You thought that gamers and MySpacers were geeks and holed-up-in-their-bedroom freaks, right? Well check out the latest LIVE experiences created by and for these audiences: audiences who interact massively online, but who can be tempted out – by massively creative/arts projects offering innovative content! Video Games Live is a live orchestral celebration of video game music past and present – The RNSO and the RNSO Chorus performed the show in Glasgow last night, and it included synchronised lighting an interactive segments played out against a giant TV screen. RNSO also performed Gabriel Prokofiev’s Concerto for Turntables last week, attracting a classical and hip-hop audience alike. People are really looking for exclusive experiences.
Faintheart is the world’s first user-generated feature film, premiering tomorrow night at Edinburgh’s International Film Festival. I can’t wait to see it, particularly after hearing about the experiences of the director Vito Rocco and also from James Fabricant, Head of Video and Entertainment, MySpace Europe who discussed the experience of making a movie with MySpacers on a panel at the film festival this morning. MySpace are actively engaging the independent film-making business, and worked with Vertigo Films for produce Faintheart, together with Screen West Midlands and Film4. The team used MySpace, its community, and its democratic voting tools to find a script and director, the movie soundtrack and the cast. The movie has made it from script to screen in year flat – it usually takes 3 years – and MySpacers will have access to exclusive screenings via the “BlackCurtain” screening API – a mash-up of Googlemaps and MySpace voting software, where interested audience members insert their postcodes.

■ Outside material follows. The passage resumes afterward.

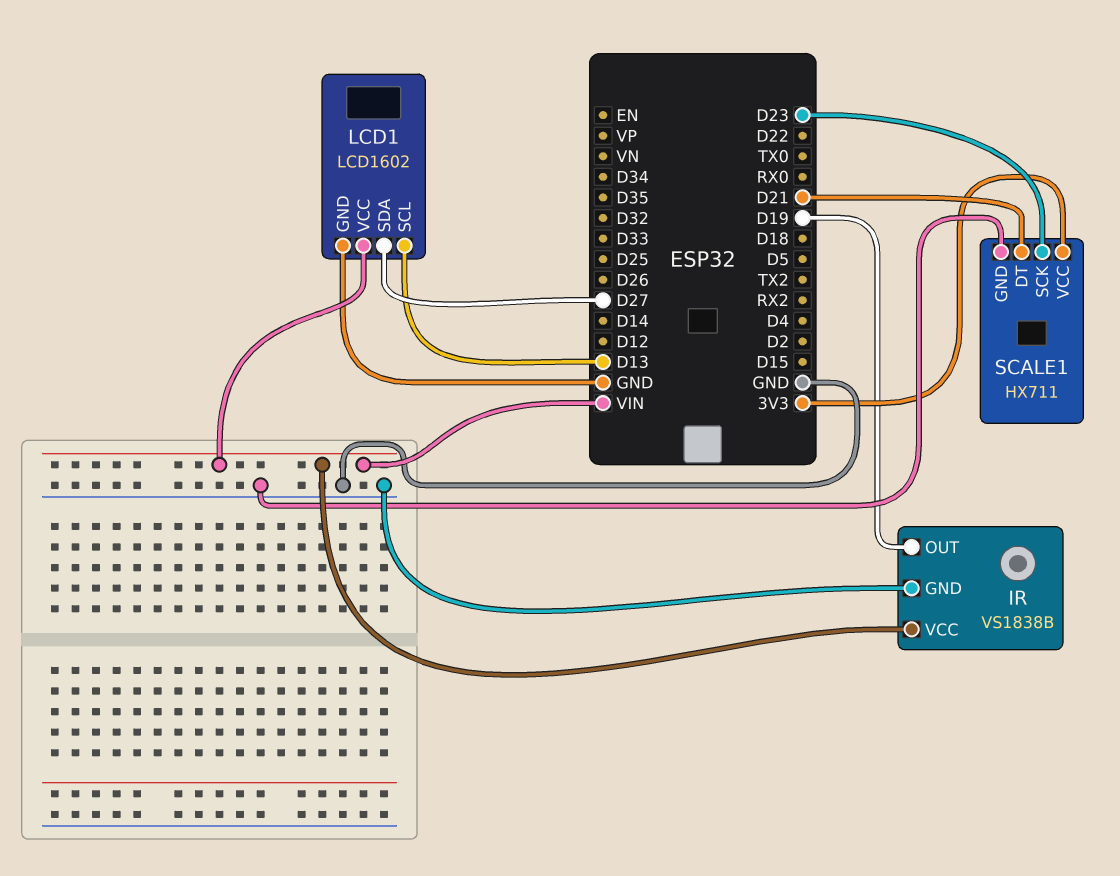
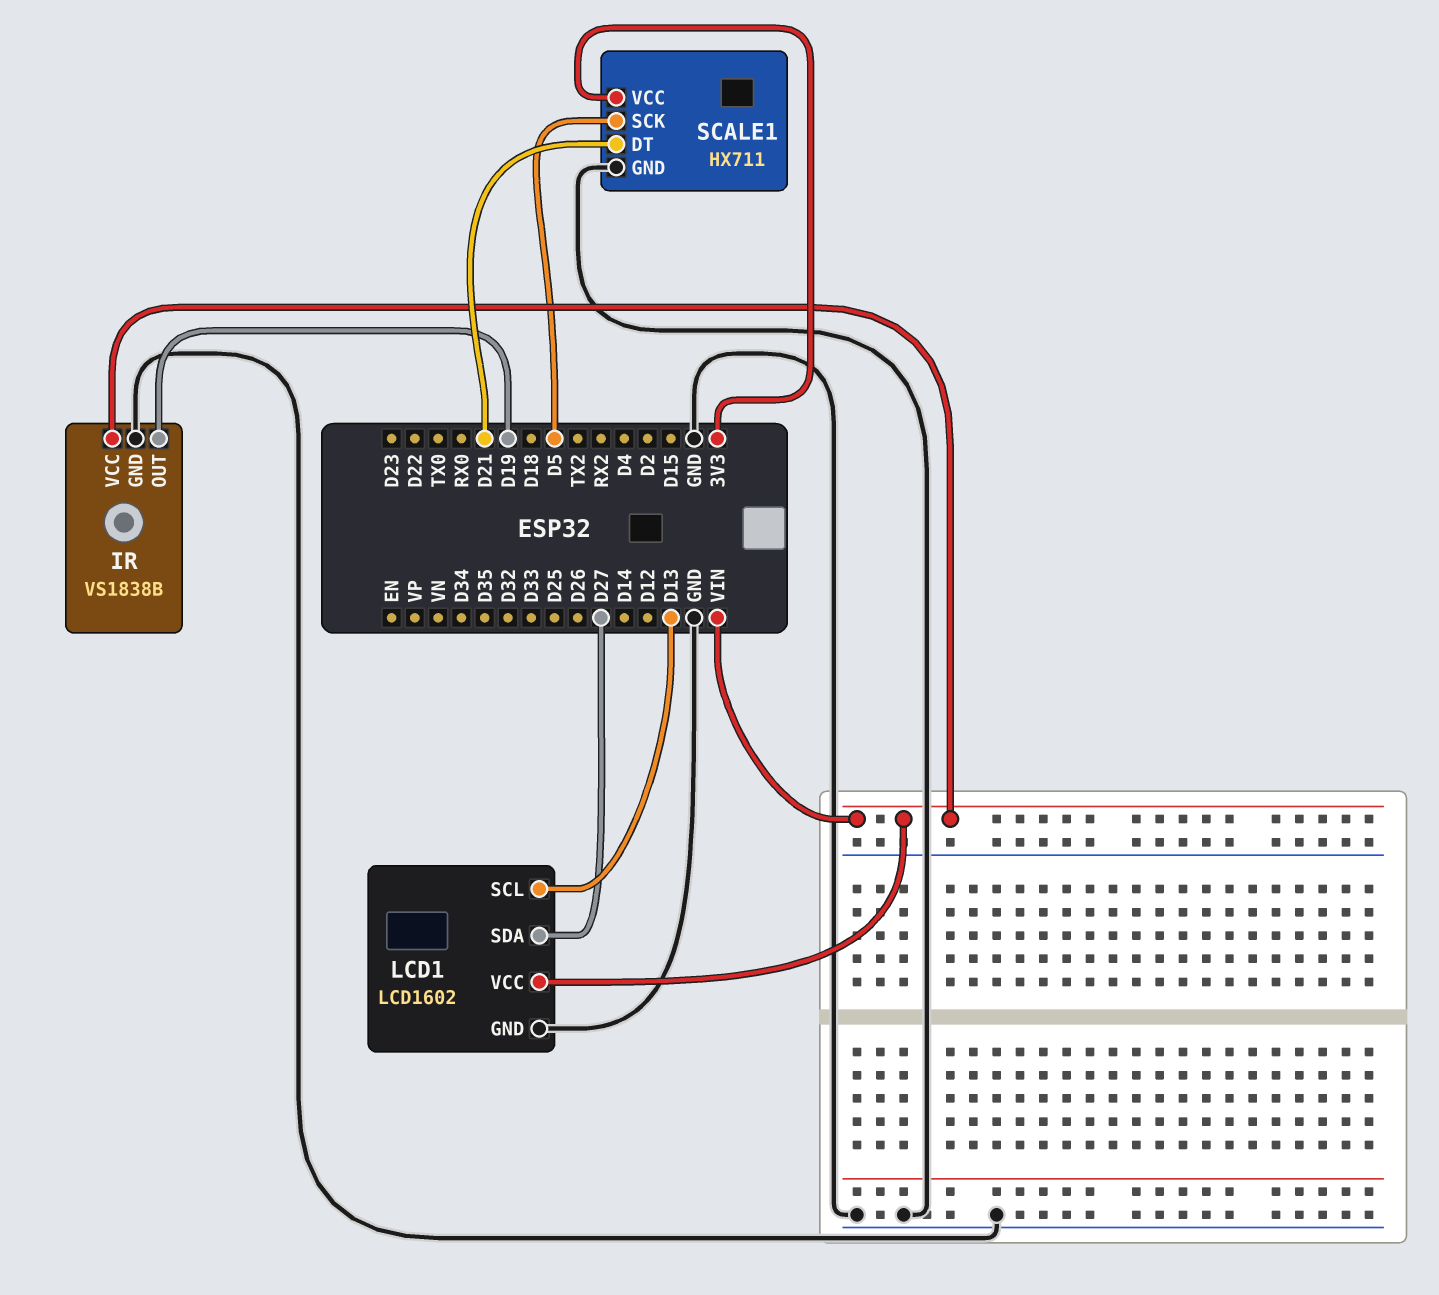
SCALE1 pin SCK: D23 -> D5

MySpace can immediately see where there would be a large enough audience to warrant a screening. These will happen after tomorrow’s premiere, but before its general theatrical release (September).
The film making process and distribution process was fairly traditional – actors got filmed acting on location, the movie got edited, it is launched in cinemas before its released on DVD and sells its other rights, but the content has been steered by the movie’s 20,000 or so MySpace friends. An expert panel and the vision of an auteur ultimately controlled the look, feel and quality of the film, but each part was cast to MySpacers who’d sent in video auditions for specific parts (via MySpace pages set up for those characters, which included the director’s notes on that part and the casting director’s tips on how to do a good audition…). It helped if you looked like a Viking, but of course MySpace is just the place to hook up niche interest groups of people who… like to dress up as Vikings! Any contributors get a credit – the actors got paid, and some of them even became Equity members and plan to continue acting! Whether this is a good thing or not remains to be seen – I’ll let you know after tomorrow’s premiere 🙂
MySpace users are differentiating themselves from other social networks – its becoming the space for self-expression and media companies know they can spot and sell indie talent there.
This is a really exciting project for Screen West Midlands to have funded – they took a risk on an idea that as a pitch, had no director, script or cast! However, they’re hoping to cash in for the West Midlands by the new genre of US holiday makers – set-jetters: keen film audiences who want to come and visit the locations their favourite films have been shot in. I reckon this film will be a cult success – expect a flux of set-jetting Americans at Ludlow Castle after September, folks.